Texte fourni:
⟨
CHRONIQUE DE WATHIE
La symphonie n’a pas été au bout. Comme le dirait un adage wolof, le tambour, au contact de la hache, n’a retenti qu’une seule et unique fois. Avec une victoire inaugurale, un nul et une défaite, le Sénégal a été éliminé au premier tour de la coupe du monde Russie 2018. Toutefois, les joueurs d’Aliou CISSE n’ont pas à rougir (ou à davantage noircir) de leur parcours ou même à se remettre en question. Au Sénégal, l’échec n’est pas interdit. On peut se faire appeler lion et bêler comme un mouton, sans susciter l’indignation dans une société où la réussite est souvent attribuée à la chance ou au marabout.
⟩
Données fournies:
⟨
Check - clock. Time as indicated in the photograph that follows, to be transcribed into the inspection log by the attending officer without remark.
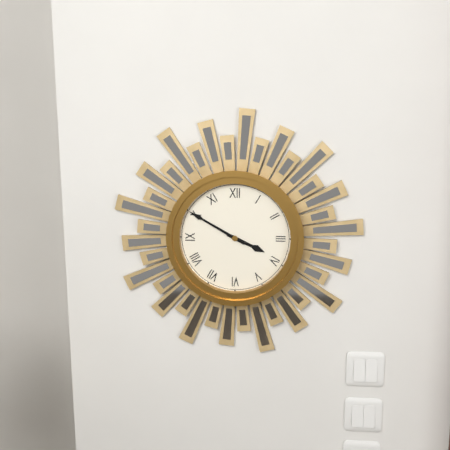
3:50
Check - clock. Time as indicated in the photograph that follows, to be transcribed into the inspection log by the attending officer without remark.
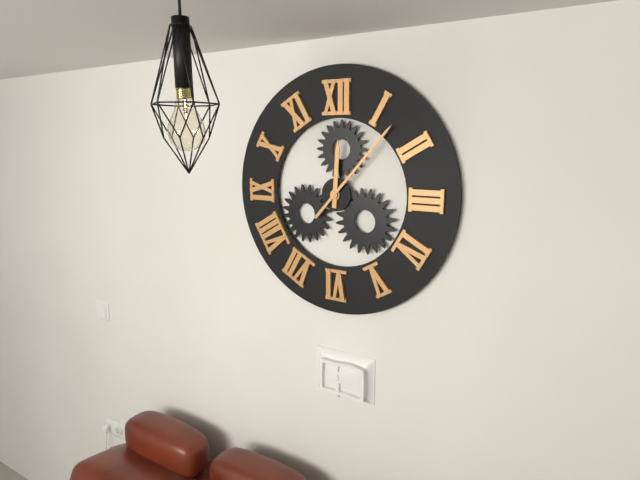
12:07
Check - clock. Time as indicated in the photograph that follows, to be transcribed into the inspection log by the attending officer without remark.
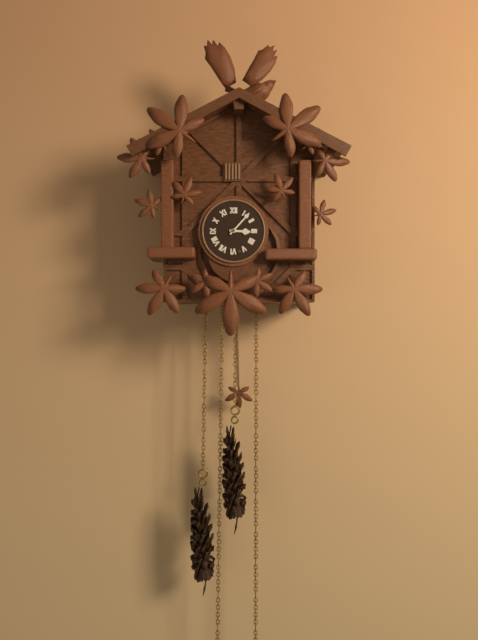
3:07
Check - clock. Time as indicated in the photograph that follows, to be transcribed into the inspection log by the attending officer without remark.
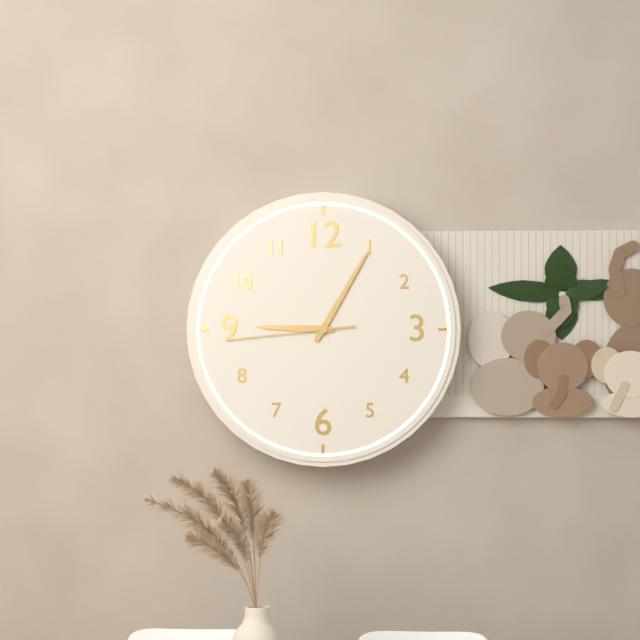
9:05:44
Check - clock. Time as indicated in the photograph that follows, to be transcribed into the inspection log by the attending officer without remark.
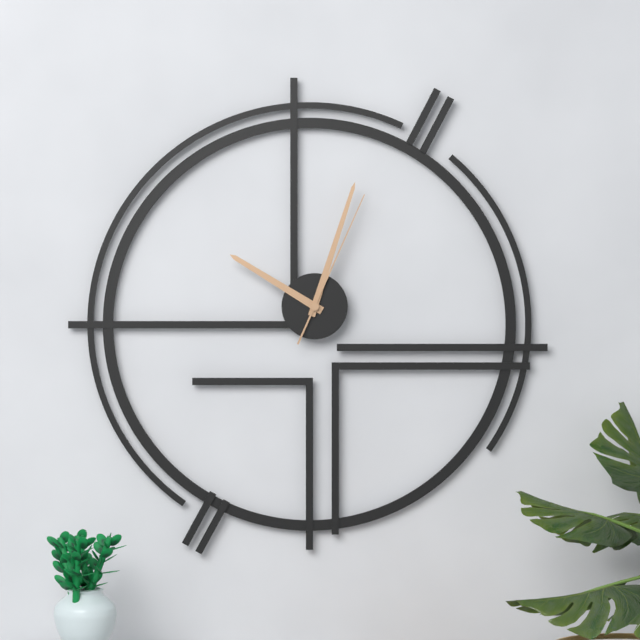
10:03:04
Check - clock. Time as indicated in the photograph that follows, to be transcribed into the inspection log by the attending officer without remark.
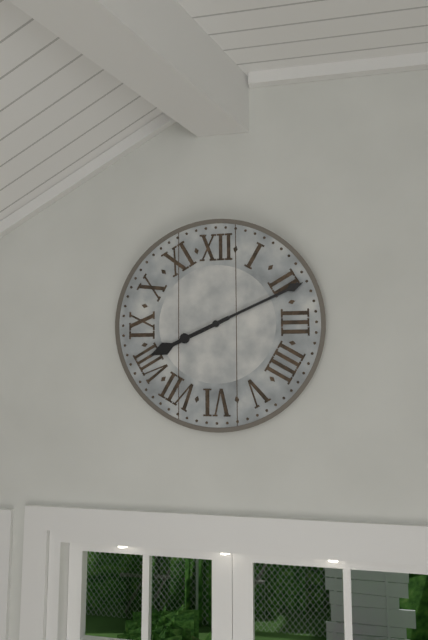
⟩
Exercice:
Répondez aux questions suivantes à partir du texte fourni.
(a) Quel bilan de résultats le Sénégal a-t-il obtenu lors de cette compétition ?
(b) De quelle compétition le Sénégal a-t-il été éliminé, et à quel stade ?
(c) À quoi la réussite est-elle souvent attribuée dans la société sénégalaise ?

Corrigé:
(a) Une victoire inaugurale, un nul et une défaite.
(b) De la coupe du monde Russie 2018, au premier tour.
(c) À la chance ou au marabout.